__Record extracts__
########

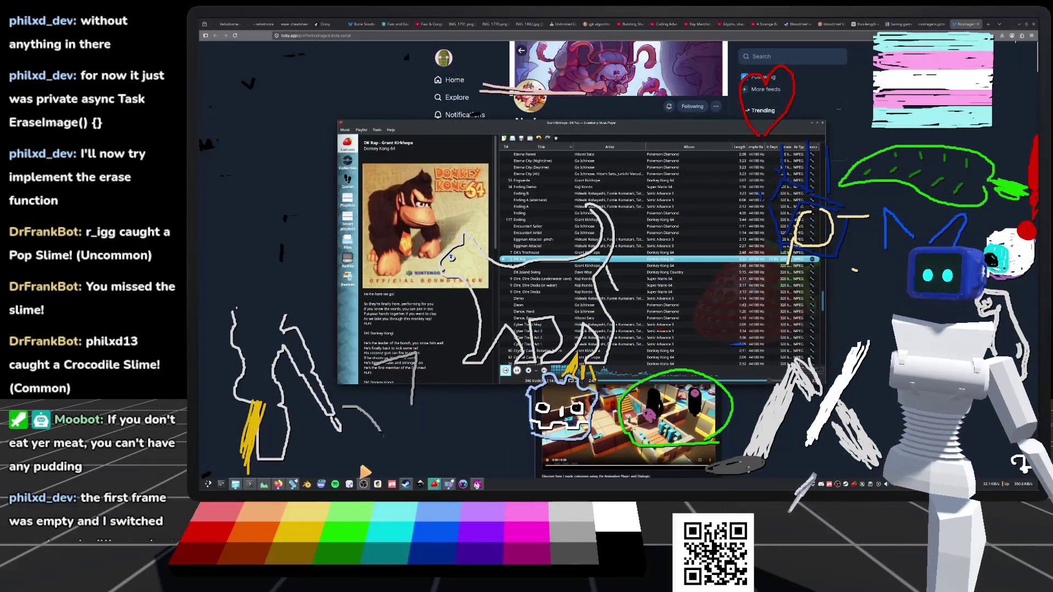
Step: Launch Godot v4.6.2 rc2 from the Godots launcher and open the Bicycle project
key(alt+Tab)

########

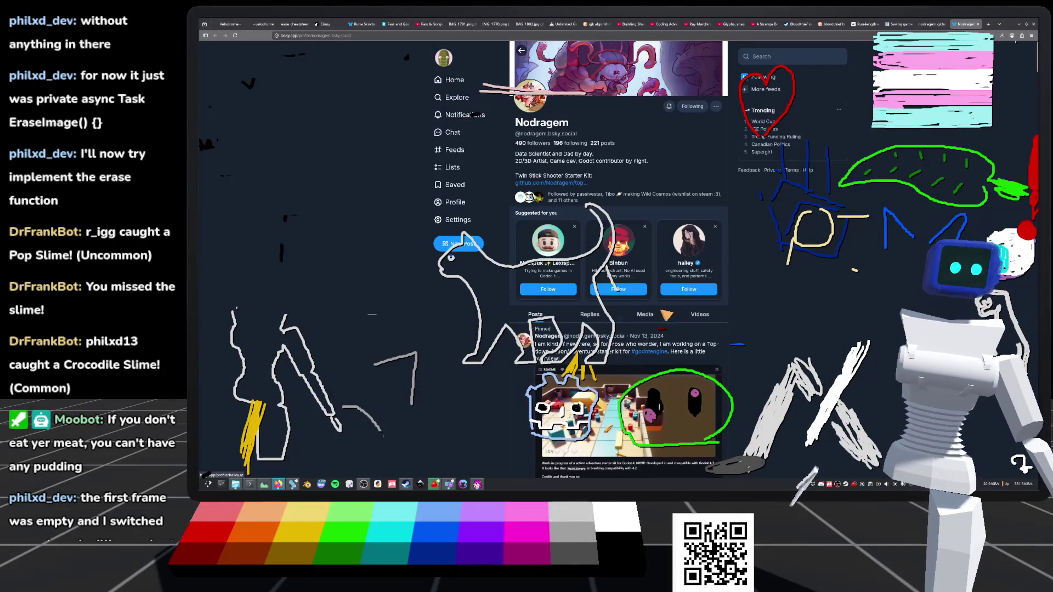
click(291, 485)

########

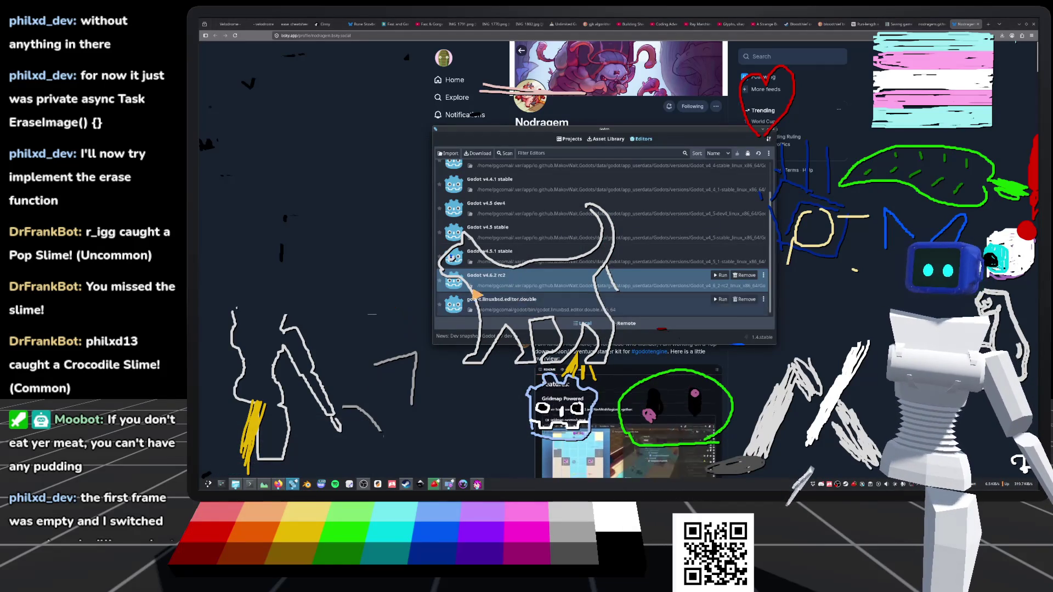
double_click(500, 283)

########

__Exercise aim__
All lines above between those holding "Step: Launch Godot" and "key(alt+Tab)", inclusive, must be set down unchanged, and no other line may be included.

__Response to the exercise__
Step: Launch Godot v4.6.2 rc2 from the Godots launcher and open the Bicycle project
key(alt+Tab)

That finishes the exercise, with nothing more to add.